**EXERCISE DATA:**

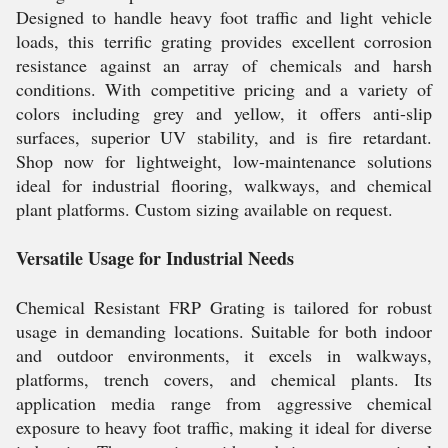
Designed to handle heavy foot traffic and light vehicle
loads, this terrific grating provides excellent corrosion
resistance against an array of chemicals and harsh
conditions. With competitive pricing and a variety of
colors including grey and yellow, it offers anti-slip
surfaces, superior UV stability, and is fire retardant.
Shop now for lightweight, low-maintenance solutions
ideal for industrial flooring, walkways, and chemical
plant platforms. Custom sizing available on request.
Versatile Usage for Industrial Needs
Chemical Resistant FRP Grating is tailored for robust
usage in demanding locations. Suitable for both indoor
and outdoor environments, it excels in walkways,
platforms, trench covers, and chemical plants. Its
application media range from aggressive chemical
exposure to heavy foot traffic, making it ideal for diverse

**EXERCISE DIRECTIONS:** Please show each line of the data that contains the word "ideal".

**SOLUTION:**
ideal for industrial flooring, walkways, and chemical
exposure to heavy foot traffic, making it ideal for diverse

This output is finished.